Nelle sue collezioni però non vediamo riferimenti troppo palesi verso le opere dell’artista, quanto invece un’influenza del suo concetto di fondo. Ci spieghiamo meglio: elementi comuni come possono essere le automobili americane, i fumetti indipendenti e le insegne pubblicitarie diventano parte integrante della cultura pop, ed è esattamente questo che affascina Nobuhiko nel suo processo creativo. Trasformare tutto ciò di più comune in arte e renderlo accessibile è infatti l’elemento che lui fa più suo.
Detto ciò, per farvi capire quanto sia importante la sua devozione verso il padre della Pop Art, non possiamo fare a meno di citare un curioso aneddoto raccontato in un’intervista dal designer.
Nel 1986 un rappresentante di una società francese che distribuiva HYSTERIC GLAMOUR andò in un club di New York indossando i capi del marchio e inaspettatamente attirò l’attenzione di Andy Warhol, che gli si avvicinò dicendo “È fantastica la roba che hai addosso!”. Quando Nobuhiko Kitamura lo venne a sapere, decise immediatamente di vendere la propria auto per potersi comprare un biglietto aereo per la Grande Mela. Una volta arrivato là si mise alla ricerca dell’artista ma non riuscì a trovarlo. Incontrando una ragazza giapponese il cui fratello del fidanzato conosceva Warhol, scoprì che egli si trovava fuori città in vacanza. Dunque rassegnato, Nobuhiko se ne tornò a casa speranzoso di incontrarlo una prossima volta. La sfortuna volle però che da lì a poco Andy Warhol morì.
Sarebbe stato molto interessante poter assistere a un confronto tra i due, e con ogni probabilità ci saremmo ritrovati davanti a qualcosa di assolutamente straordinario. Tuttavia il destino fu avverso. Ma Kitamura si consolerà comunque più avanti collaborando con Nat Finkelstein, fotografo proveniente dalla celebre Factory, e realizzando diverse capsule assieme alla Andy Warhol Foundation.
Ha collaborato con molti brand
Nel suo percorso, Nobuhiko Kitamura ha intrapreso numerosissime collaborazioni, rendendo HYSTERIC GLAMOUR una realtà molto vivace e interessante, capace di districarsi in vari settori, dall’abbigliamento per uomo, donna e bambino agli articoli per la casa, fino all’arte e al design.

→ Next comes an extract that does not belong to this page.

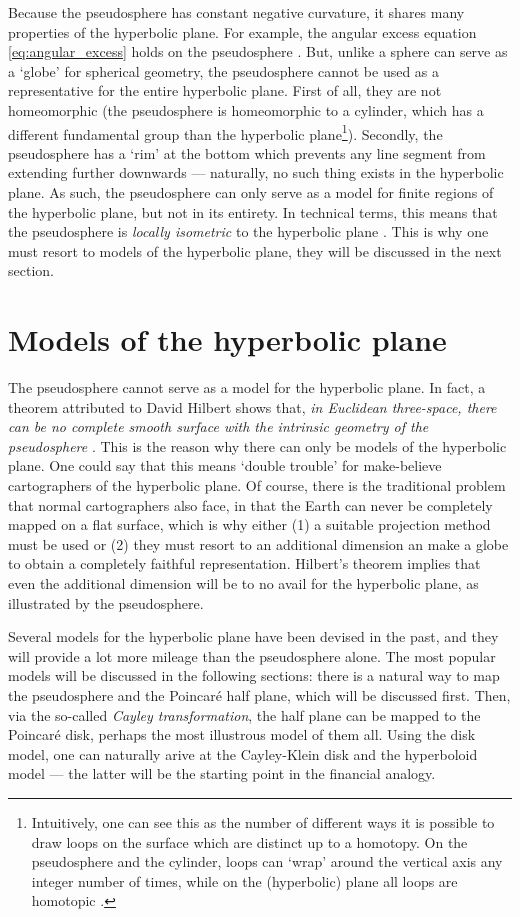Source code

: Because the pseudosphere has constant negative curvature, it shares many properties of the hyperbolic plane. For example, the angular excess equation \cref{eq:angular_excess} holds on the pseudosphere \cite{Needham1997}. But, unlike a sphere can serve as a `globe' for spherical geometry, the pseudosphere cannot be used as a representative for the entire hyperbolic plane. First of all, they are not homeomorphic (the pseudosphere is homeomorphic to a cylinder, which has a different fundamental group than the hyperbolic plane\footnote{Intuitively, one can see this as the number of different ways it is possible to draw loops on the surface which are distinct up to a homotopy. On the pseudosphere and the cylinder, loops can `wrap' around the vertical axis any integer number of times, while on the (hyperbolic) plane all loops are homotopic \cite{Lee2000}.}). Secondly, the pseudosphere has a `rim' at the bottom which prevents any line segment from extending further downwards --- naturally, no such thing exists in the hyperbolic plane. As such, the pseudosphere can only serve as a model for finite regions of the hyperbolic plane, but not in its entirety. In technical terms, this means that the pseudosphere is \emph{locally isometric} to the hyperbolic plane \cite{Ghys2010}. This is why one must resort to models of the hyperbolic plane, they will be discussed in the next section.

\section{Models of the hyperbolic plane}
The pseudosphere cannot serve as a model for the hyperbolic plane. In fact, a theorem attributed to David Hilbert shows that, \emph{in Euclidean three-space, there can be no complete smooth surface with the intrinsic geometry of the pseudosphere} \cite{Thurston1997}. This is the reason why there can only be models of the hyperbolic plane. One could say that this means `double trouble' for make-believe cartographers of the hyperbolic plane. Of course, there is the traditional problem that normal cartographers also face, in that the Earth can never be completely mapped on a flat surface, which is why either (1) a suitable projection method must be used or (2) they must resort to an additional dimension an make a globe to obtain a completely faithful representation. Hilbert's theorem implies that even the additional dimension will be to no avail for the hyperbolic plane, as illustrated by the pseudosphere.

Several models for the hyperbolic plane have been devised in the past, and they will provide a lot more mileage than the pseudosphere alone. The most popular models will be discussed in the following sections: there is a natural way to map the pseudosphere and the Poincaré half plane, which will be discussed first. Then, via the so-called \emph{Cayley transformation}, the half plane can be mapped to the Poincaré disk, perhaps the most illustrous model of them all. Using the disk model, one can naturally arive at the Cayley-Klein disk and the hyperboloid model --- the latter will be the starting point in the financial analogy.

La lista dei nomi che compaiono tra le partnership è piuttosto corposa e soprattutto variegata: si va da UNDERCOVER a Modernica, ma anche mastermind JAPAN, NEIGHBORHOOD e Porter, fino a Casio, Dickies e Playboy, passando per brand un po’ più “underground”, quali Revenge x Storm, WACKO MARIA e Richardson. Ma come ben saprete, sono presenti anche due colossi dell’hype, ovvero Anti Social Social Club e Supreme, con cui ha unito le forze due volte nel giro di tre anni, rendendo chiara e visibile a tutti la condivisione di una spiccata sensibilità nei confronti della provocazione.
È entrato nella cultura pop
L’impatto di HYSTERIC GLAMOUR non tardò a farsi sentire in tutto il mondo e, oltre a possedere ben cinquanta punti vendita in Giappone, il brand si allargò anche in Inghilterra con l’apertura nel 1991 di uno store che ben presto conquistò nomi del calibro dei Sex Pistols; ma non solo, nei due anni in cui un temporary shop aprì le porte nel quartiere East Village di New York, tra i clienti si annoveravano personalità come Keith Haring, Iggy Pop, Terry Richardson, Courtney Love, Kurt Cobain e Kate Moss.
Addirittura, nel 2004, nel brano “Harajuku Girls” tratto dall’album “Love. Angel. Music. Baby.”, Gwen Stefani non nascose di essere una fan con una straordinaria strofa che fa: “My boyfriend bought me a HYSTERIC GLAMOUR shirt, they’re hard to find in the States, got me feeling couture”.
Forse il riferimento più importante non lo troviamo però nel mondo della musica, bensì in quello del cinema. Nobuhiko Kitamura è infatti un grande amico di Sofia Coppola e così, nel 2003, in una scena in cui Bill Murray e Scarlet Johansson scoprono la vita notturna di Tokyo, nel film “Lost in Translation” il designer compare in un cameo direttamente ispirato al suo rapporto con la celebre regista.